**JOB ITEM**
Word for word, copy the records and drop the pictures.

**SUPPLIED MATERIAL**

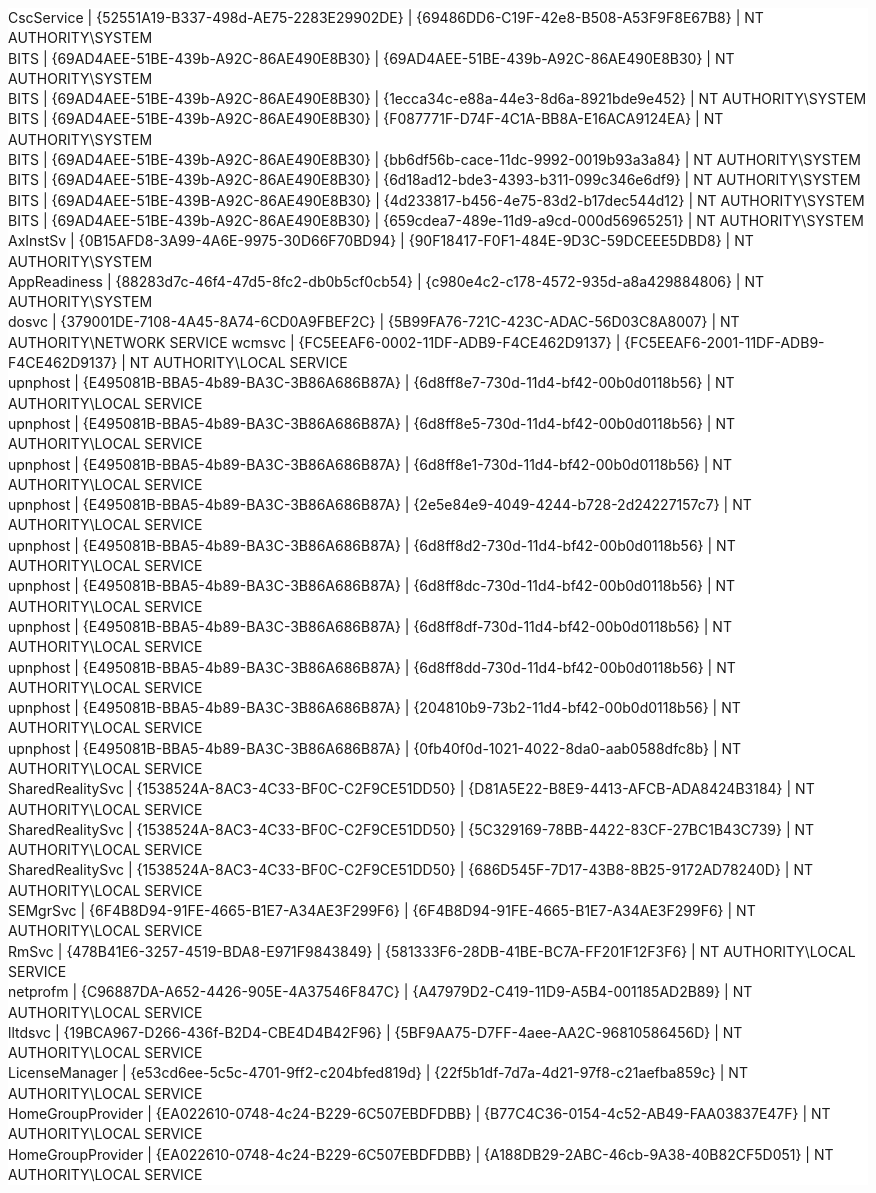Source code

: CscService                               | {52551A19-B337-498d-AE75-2283E29902DE} | {69486DD6-C19F-42e8-B508-A53F9F8E67B8} | NT AUTHORITY\SYSTEM         
BITS                                     | {69AD4AEE-51BE-439b-A92C-86AE490E8B30} | {69AD4AEE-51BE-439b-A92C-86AE490E8B30} | NT AUTHORITY\SYSTEM         
BITS                                     | {69AD4AEE-51BE-439b-A92C-86AE490E8B30} | {1ecca34c-e88a-44e3-8d6a-8921bde9e452} | NT AUTHORITY\SYSTEM         
BITS                                     | {69AD4AEE-51BE-439b-A92C-86AE490E8B30} | {F087771F-D74F-4C1A-BB8A-E16ACA9124EA} | NT AUTHORITY\SYSTEM         
BITS                                     | {69AD4AEE-51BE-439b-A92C-86AE490E8B30} | {bb6df56b-cace-11dc-9992-0019b93a3a84} | NT AUTHORITY\SYSTEM         
BITS                                     | {69AD4AEE-51BE-439b-A92C-86AE490E8B30} | {6d18ad12-bde3-4393-b311-099c346e6df9} | NT AUTHORITY\SYSTEM         
BITS                                     | {69AD4AEE-51BE-439B-A92C-86AE490E8B30} | {4d233817-b456-4e75-83d2-b17dec544d12} | NT AUTHORITY\SYSTEM         
BITS                                     | {69AD4AEE-51BE-439b-A92C-86AE490E8B30} | {659cdea7-489e-11d9-a9cd-000d56965251} | NT AUTHORITY\SYSTEM         
AxInstSv                                 | {0B15AFD8-3A99-4A6E-9975-30D66F70BD94} | {90F18417-F0F1-484E-9D3C-59DCEEE5DBD8} | NT AUTHORITY\SYSTEM         
AppReadiness                             | {88283d7c-46f4-47d5-8fc2-db0b5cf0cb54} | {c980e4c2-c178-4572-935d-a8a429884806} | NT AUTHORITY\SYSTEM         
dosvc                                    | {379001DE-7108-4A45-8A74-6CD0A9FBEF2C} | {5B99FA76-721C-423C-ADAC-56D03C8A8007} | NT AUTHORITY\NETWORK SERVICE
wcmsvc                                   | {FC5EEAF6-0002-11DF-ADB9-F4CE462D9137} | {FC5EEAF6-2001-11DF-ADB9-F4CE462D9137} | NT AUTHORITY\LOCAL SERVICE  
upnphost                                 | {E495081B-BBA5-4b89-BA3C-3B86A686B87A} | {6d8ff8e7-730d-11d4-bf42-00b0d0118b56} | NT AUTHORITY\LOCAL SERVICE  
upnphost                                 | {E495081B-BBA5-4b89-BA3C-3B86A686B87A} | {6d8ff8e5-730d-11d4-bf42-00b0d0118b56} | NT AUTHORITY\LOCAL SERVICE  
upnphost                                 | {E495081B-BBA5-4b89-BA3C-3B86A686B87A} | {6d8ff8e1-730d-11d4-bf42-00b0d0118b56} | NT AUTHORITY\LOCAL SERVICE  
upnphost                                 | {E495081B-BBA5-4b89-BA3C-3B86A686B87A} | {2e5e84e9-4049-4244-b728-2d24227157c7} | NT AUTHORITY\LOCAL SERVICE  
upnphost                                 | {E495081B-BBA5-4b89-BA3C-3B86A686B87A} | {6d8ff8d2-730d-11d4-bf42-00b0d0118b56} | NT AUTHORITY\LOCAL SERVICE  
upnphost                                 | {E495081B-BBA5-4b89-BA3C-3B86A686B87A} | {6d8ff8dc-730d-11d4-bf42-00b0d0118b56} | NT AUTHORITY\LOCAL SERVICE  
upnphost                                 | {E495081B-BBA5-4b89-BA3C-3B86A686B87A} | {6d8ff8df-730d-11d4-bf42-00b0d0118b56} | NT AUTHORITY\LOCAL SERVICE  
upnphost                                 | {E495081B-BBA5-4b89-BA3C-3B86A686B87A} | {6d8ff8dd-730d-11d4-bf42-00b0d0118b56} | NT AUTHORITY\LOCAL SERVICE  
upnphost                                 | {E495081B-BBA5-4b89-BA3C-3B86A686B87A} | {204810b9-73b2-11d4-bf42-00b0d0118b56} | NT AUTHORITY\LOCAL SERVICE  
upnphost                                 | {E495081B-BBA5-4b89-BA3C-3B86A686B87A} | {0fb40f0d-1021-4022-8da0-aab0588dfc8b} | NT AUTHORITY\LOCAL SERVICE  
SharedRealitySvc                         | {1538524A-8AC3-4C33-BF0C-C2F9CE51DD50} | {D81A5E22-B8E9-4413-AFCB-ADA8424B3184} | NT AUTHORITY\LOCAL SERVICE  
SharedRealitySvc                         | {1538524A-8AC3-4C33-BF0C-C2F9CE51DD50} | {5C329169-78BB-4422-83CF-27BC1B43C739} | NT AUTHORITY\LOCAL SERVICE  
SharedRealitySvc                         | {1538524A-8AC3-4C33-BF0C-C2F9CE51DD50} | {686D545F-7D17-43B8-8B25-9172AD78240D} | NT AUTHORITY\LOCAL SERVICE  
SEMgrSvc                                 | {6F4B8D94-91FE-4665-B1E7-A34AE3F299F6} | {6F4B8D94-91FE-4665-B1E7-A34AE3F299F6} | NT AUTHORITY\LOCAL SERVICE  
RmSvc                                    | {478B41E6-3257-4519-BDA8-E971F9843849} | {581333F6-28DB-41BE-BC7A-FF201F12F3F6} | NT AUTHORITY\LOCAL SERVICE  
netprofm                                 | {C96887DA-A652-4426-905E-4A37546F847C} | {A47979D2-C419-11D9-A5B4-001185AD2B89} | NT AUTHORITY\LOCAL SERVICE  
lltdsvc                                  | {19BCA967-D266-436f-B2D4-CBE4D4B42F96} | {5BF9AA75-D7FF-4aee-AA2C-96810586456D} | NT AUTHORITY\LOCAL SERVICE  
LicenseManager                           | {e53cd6ee-5c5c-4701-9ff2-c204bfed819d} | {22f5b1df-7d7a-4d21-97f8-c21aefba859c} | NT AUTHORITY\LOCAL SERVICE  
HomeGroupProvider                        | {EA022610-0748-4c24-B229-6C507EBDFDBB} | {B77C4C36-0154-4c52-AB49-FAA03837E47F} | NT AUTHORITY\LOCAL SERVICE  
HomeGroupProvider                        | {EA022610-0748-4c24-B229-6C507EBDFDBB} | {A188DB29-2ABC-46cb-9A38-40B82CF5D051} | NT AUTHORITY\LOCAL SERVICE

**ANSWER SPACE**
Source code

: CscService                               | {52551A19-B337-498d-AE75-2283E29902DE} | {69486DD6-C19F-42e8-B508-A53F9F8E67B8} | NT AUTHORITY\SYSTEM         
BITS                                     | {69AD4AEE-51BE-439b-A92C-86AE490E8B30} | {69AD4AEE-51BE-439b-A92C-86AE490E8B30} | NT AUTHORITY\SYSTEM         
BITS                                     | {69AD4AEE-51BE-439b-A92C-86AE490E8B30} | {1ecca34c-e88a-44e3-8d6a-8921bde9e452} | NT AUTHORITY\SYSTEM         
BITS                                     | {69AD4AEE-51BE-439b-A92C-86AE490E8B30} | {F087771F-D74F-4C1A-BB8A-E16ACA9124EA} | NT AUTHORITY\SYSTEM         
BITS                                     | {69AD4AEE-51BE-439b-A92C-86AE490E8B30} | {bb6df56b-cace-11dc-9992-0019b93a3a84} | NT AUTHORITY\SYSTEM         
BITS                                     | {69AD4AEE-51BE-439b-A92C-86AE490E8B30} | {6d18ad12-bde3-4393-b311-099c346e6df9} | NT AUTHORITY\SYSTEM         
BITS                                     | {69AD4AEE-51BE-439B-A92C-86AE490E8B30} | {4d233817-b456-4e75-83d2-b17dec544d12} | NT AUTHORITY\SYSTEM         
BITS                                     | {69AD4AEE-51BE-439b-A92C-86AE490E8B30} | {659cdea7-489e-11d9-a9cd-000d56965251} | NT AUTHORITY\SYSTEM         
AxInstSv                                 | {0B15AFD8-3A99-4A6E-9975-30D66F70BD94} | {90F18417-F0F1-484E-9D3C-59DCEEE5DBD8} | NT AUTHORITY\SYSTEM         
AppReadiness                             | {88283d7c-46f4-47d5-8fc2-db0b5cf0cb54} | {c980e4c2-c178-4572-935d-a8a429884806} | NT AUTHORITY\SYSTEM         
dosvc                                    | {379001DE-7108-4A45-8A74-6CD0A9FBEF2C} | {5B99FA76-721C-423C-ADAC-56D03C8A8007} | NT AUTHORITY\NETWORK SERVICE
wcmsvc                                   | {FC5EEAF6-0002-11DF-ADB9-F4CE462D9137} | {FC5EEAF6-2001-11DF-ADB9-F4CE462D9137} | NT AUTHORITY\LOCAL SERVICE  
upnphost                                 | {E495081B-BBA5-4b89-BA3C-3B86A686B87A} | {6d8ff8e7-730d-11d4-bf42-00b0d0118b56} | NT AUTHORITY\LOCAL SERVICE  
upnphost                                 | {E495081B-BBA5-4b89-BA3C-3B86A686B87A} | {6d8ff8e5-730d-11d4-bf42-00b0d0118b56} | NT AUTHORITY\LOCAL SERVICE  
upnphost                                 | {E495081B-BBA5-4b89-BA3C-3B86A686B87A} | {6d8ff8e1-730d-11d4-bf42-00b0d0118b56} | NT AUTHORITY\LOCAL SERVICE  
upnphost                                 | {E495081B-BBA5-4b89-BA3C-3B86A686B87A} | {2e5e84e9-4049-4244-b728-2d24227157c7} | NT AUTHORITY\LOCAL SERVICE  
upnphost                                 | {E495081B-BBA5-4b89-BA3C-3B86A686B87A} | {6d8ff8d2-730d-11d4-bf42-00b0d0118b56} | NT AUTHORITY\LOCAL SERVICE  
upnphost                                 | {E495081B-BBA5-4b89-BA3C-3B86A686B87A} | {6d8ff8dc-730d-11d4-bf42-00b0d0118b56} | NT AUTHORITY\LOCAL SERVICE  
upnphost                                 | {E495081B-BBA5-4b89-BA3C-3B86A686B87A} | {6d8ff8df-730d-11d4-bf42-00b0d0118b56} | NT AUTHORITY\LOCAL SERVICE  
upnphost                                 | {E495081B-BBA5-4b89-BA3C-3B86A686B87A} | {6d8ff8dd-730d-11d4-bf42-00b0d0118b56} | NT AUTHORITY\LOCAL SERVICE  
upnphost                                 | {E495081B-BBA5-4b89-BA3C-3B86A686B87A} | {204810b9-73b2-11d4-bf42-00b0d0118b56} | NT AUTHORITY\LOCAL SERVICE  
upnphost                                 | {E495081B-BBA5-4b89-BA3C-3B86A686B87A} | {0fb40f0d-1021-4022-8da0-aab0588dfc8b} | NT AUTHORITY\LOCAL SERVICE  
SharedRealitySvc                         | {1538524A-8AC3-4C33-BF0C-C2F9CE51DD50} | {D81A5E22-B8E9-4413-AFCB-ADA8424B3184} | NT AUTHORITY\LOCAL SERVICE  
SharedRealitySvc                         | {1538524A-8AC3-4C33-BF0C-C2F9CE51DD50} | {5C329169-78BB-4422-83CF-27BC1B43C739} | NT AUTHORITY\LOCAL SERVICE  
SharedRealitySvc                         | {1538524A-8AC3-4C33-BF0C-C2F9CE51DD50} | {686D545F-7D17-43B8-8B25-9172AD78240D} | NT AUTHORITY\LOCAL SERVICE  
SEMgrSvc                                 | {6F4B8D94-91FE-4665-B1E7-A34AE3F299F6} | {6F4B8D94-91FE-4665-B1E7-A34AE3F299F6} | NT AUTHORITY\LOCAL SERVICE  
RmSvc                                    | {478B41E6-3257-4519-BDA8-E971F9843849} | {581333F6-28DB-41BE-BC7A-FF201F12F3F6} | NT AUTHORITY\LOCAL SERVICE  
netprofm                                 | {C96887DA-A652-4426-905E-4A37546F847C} | {A47979D2-C419-11D9-A5B4-001185AD2B89} | NT AUTHORITY\LOCAL SERVICE  
lltdsvc                                  | {19BCA967-D266-436f-B2D4-CBE4D4B42F96} | {5BF9AA75-D7FF-4aee-AA2C-96810586456D} | NT AUTHORITY\LOCAL SERVICE  
LicenseManager                           | {e53cd6ee-5c5c-4701-9ff2-c204bfed819d} | {22f5b1df-7d7a-4d21-97f8-c21aefba859c} | NT AUTHORITY\LOCAL SERVICE  
HomeGroupProvider                        | {EA022610-0748-4c24-B229-6C507EBDFDBB} | {B77C4C36-0154-4c52-AB49-FAA03837E47F} | NT AUTHORITY\LOCAL SERVICE  
HomeGroupProvider                        | {EA022610-0748-4c24-B229-6C507EBDFDBB} | {A188DB29-2ABC-46cb-9A38-40B82CF5D051} | NT AUTHORITY\LOCAL SERVICE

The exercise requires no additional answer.